Terdapat 2 upaya gizi agar tumbuh kembang anak optimal yaitu dengan intervensi gizi spesifik dan intervensi gizi sensitif. Jenis intervensi gizi spesifik yaitu kegiatan yang ditujukan khusus untuk kelompok 1000 HPK. Kegiatan ini pada umumnya dilakukan oleh sektor kesehatan.

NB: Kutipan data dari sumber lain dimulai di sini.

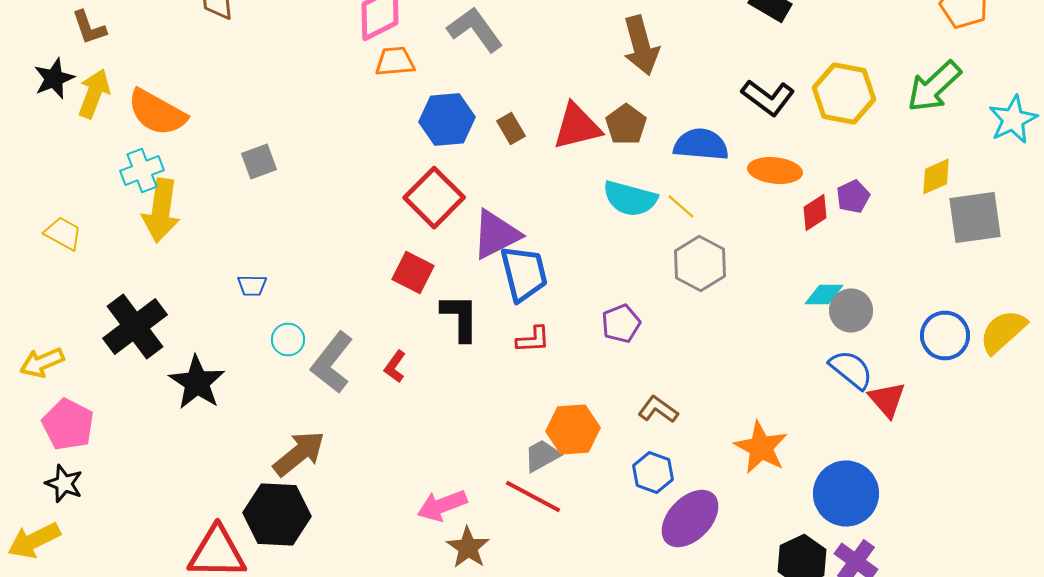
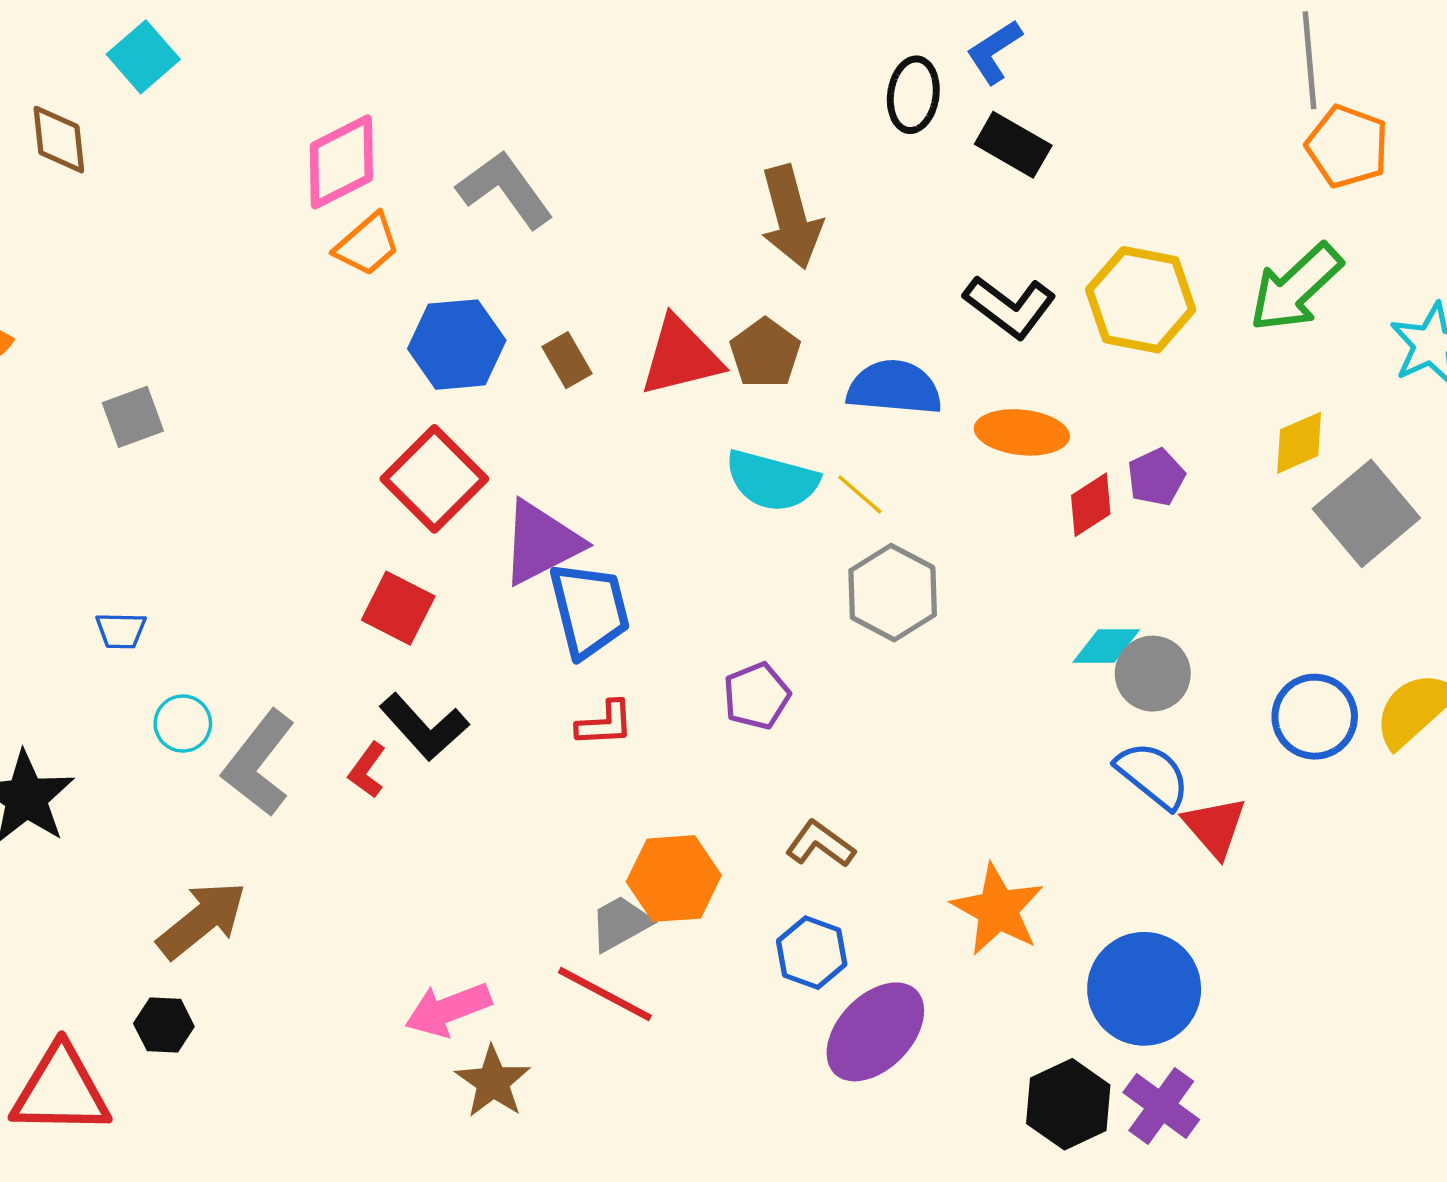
orange trapezoid: (395, 62) -> (367, 245), turned 144
gray square: (975, 218) -> (1366, 513), turned -32
black L-shape: (460, 318) -> (424, 727), moved, turned 138
black hexagon: (277, 514) -> (164, 1025), size x0.5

Intervensi spesifik bersifat jangka pendek dan berdampak langsung terhadap nutrisi 1000 HPK. Sedangkan, intervensi gizi sensitif adalah kegiatan pembangunan di luar sektor kesehatan yang ditujukan pada masyarakat umum, tidak khusus untuk 1000 HPK. Intervensi gizi spesifik selama 1000 HPK adalah :
·         Untuk ibu hamil yaitu suplementasi besi folat minimal 90 tablet, periksa kehamilan minimal 4 kali, imunisasi tetanus toksoid (TT), pemberian makanan tambahan pada ibu hamil, penanggulangan cacingan pada ibu hamil, pemberian kelambu dan pengobatan bagi ibu hamil yang positif malaria;
·         Untuk kelompok 0 – 6 bulan yaitu persalinan ditolong oleh tenaga kesehatan, inisiasi menyusui dini (IMD), promosi menyusui ASI eksklusif (konseling individu dan kelompok), imunisasi dasar, pantau tumbuh kembang secara rutin setiap bulan, dan tangani bayi sakit secara tepat;
·         Untuk kelompok usia 7 – 24 bulan yaitu berikan makanan pendamping (MP) ASI, ASI diteruskan sampai usia 2 tahun atau lebih, kapsul vitamin A, lengkapi imunisasi dasar, pantau tumbuh kembang secara rutin setiap bulan, tangani anak sakit secara tepat, suplementasi zink, pemberian obat cacing, fortifikasi besi.

Program intervensi gizi sensitif adalah :
1)      Penyediaan air bersih dan sanitasi, 2) Ketahanan pangan dan gizi dengan : menjamin akses pangan yang memenuhi kebutuhan gizi terutama ibu hamil, ibu menyusui, dan anak-anak; menjamin pemanfaatan optimal pangan yang tersedia bagi semua golongan penduduk; dan memberi perhatian pada petani kecil, nelayan, dan kesetaraan gender; 3) Keluarga berencana (KB); 4) Jaminan kesehatan masyarakat; 5) Jaminan persalinan universal; 6) Fortifikasi pangan; 7) Pendidikan gizi masyarakat; 8) Intervensi gizi untuk remaja perempuan; 9) Pengentasan kemiskinan (program beras miskin dan program keluarga harapan agar dapat dijangkau seluruh anggota masyarakat tidak mampu.